__Stored data entries__
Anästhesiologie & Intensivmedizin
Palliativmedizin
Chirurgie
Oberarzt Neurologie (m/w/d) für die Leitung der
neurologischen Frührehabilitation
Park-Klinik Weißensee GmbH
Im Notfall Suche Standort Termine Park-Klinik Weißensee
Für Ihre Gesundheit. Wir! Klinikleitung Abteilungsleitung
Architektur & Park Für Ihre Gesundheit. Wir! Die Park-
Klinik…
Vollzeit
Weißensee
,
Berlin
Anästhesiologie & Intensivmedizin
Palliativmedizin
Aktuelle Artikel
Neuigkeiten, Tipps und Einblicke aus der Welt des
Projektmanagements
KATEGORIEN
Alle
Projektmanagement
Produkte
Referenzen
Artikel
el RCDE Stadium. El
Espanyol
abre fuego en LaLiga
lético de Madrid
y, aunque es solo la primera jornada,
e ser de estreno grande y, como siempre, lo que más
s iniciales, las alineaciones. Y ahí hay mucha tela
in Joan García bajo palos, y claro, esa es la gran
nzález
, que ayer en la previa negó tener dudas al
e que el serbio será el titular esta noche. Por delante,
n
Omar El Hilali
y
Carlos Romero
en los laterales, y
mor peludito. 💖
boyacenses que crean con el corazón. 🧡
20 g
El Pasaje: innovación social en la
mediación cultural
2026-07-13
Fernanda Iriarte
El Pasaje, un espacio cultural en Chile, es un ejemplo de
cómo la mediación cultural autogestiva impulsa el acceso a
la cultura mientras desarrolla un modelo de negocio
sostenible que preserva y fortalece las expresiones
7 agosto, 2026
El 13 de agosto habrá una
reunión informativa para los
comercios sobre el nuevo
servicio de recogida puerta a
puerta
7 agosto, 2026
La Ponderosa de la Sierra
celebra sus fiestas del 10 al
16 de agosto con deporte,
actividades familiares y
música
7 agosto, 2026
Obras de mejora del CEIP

__Instructions to follow__
Every line of the data is to be printed again exactly.

__Response to this exercise__
Anästhesiologie & Intensivmedizin
Palliativmedizin
Chirurgie
Oberarzt Neurologie (m/w/d) für die Leitung der
neurologischen Frührehabilitation
Park-Klinik Weißensee GmbH
Im Notfall Suche Standort Termine Park-Klinik Weißensee
Für Ihre Gesundheit. Wir! Klinikleitung Abteilungsleitung
Architektur & Park Für Ihre Gesundheit. Wir! Die Park-
Klinik…
Vollzeit
Weißensee
,
Berlin
Anästhesiologie & Intensivmedizin
Palliativmedizin
Aktuelle Artikel
Neuigkeiten, Tipps und Einblicke aus der Welt des
Projektmanagements
KATEGORIEN
Alle
Projektmanagement
Produkte
Referenzen
Artikel
el RCDE Stadium. El
Espanyol
abre fuego en LaLiga
lético de Madrid
y, aunque es solo la primera jornada,
e ser de estreno grande y, como siempre, lo que más
s iniciales, las alineaciones. Y ahí hay mucha tela
in Joan García bajo palos, y claro, esa es la gran
nzález
, que ayer en la previa negó tener dudas al
e que el serbio será el titular esta noche. Por delante,
n
Omar El Hilali
y
Carlos Romero
en los laterales, y
mor peludito. 💖
boyacenses que crean con el corazón. 🧡
20 g
El Pasaje: innovación social en la
mediación cultural
2026-07-13
Fernanda Iriarte
El Pasaje, un espacio cultural en Chile, es un ejemplo de
cómo la mediación cultural autogestiva impulsa el acceso a
la cultura mientras desarrolla un modelo de negocio
sostenible que preserva y fortalece las expresiones
7 agosto, 2026
El 13 de agosto habrá una
reunión informativa para los
comercios sobre el nuevo
servicio de recogida puerta a
puerta
7 agosto, 2026
La Ponderosa de la Sierra
celebra sus fiestas del 10 al
16 de agosto con deporte,
actividades familiares y
música
7 agosto, 2026
Obras de mejora del CEIP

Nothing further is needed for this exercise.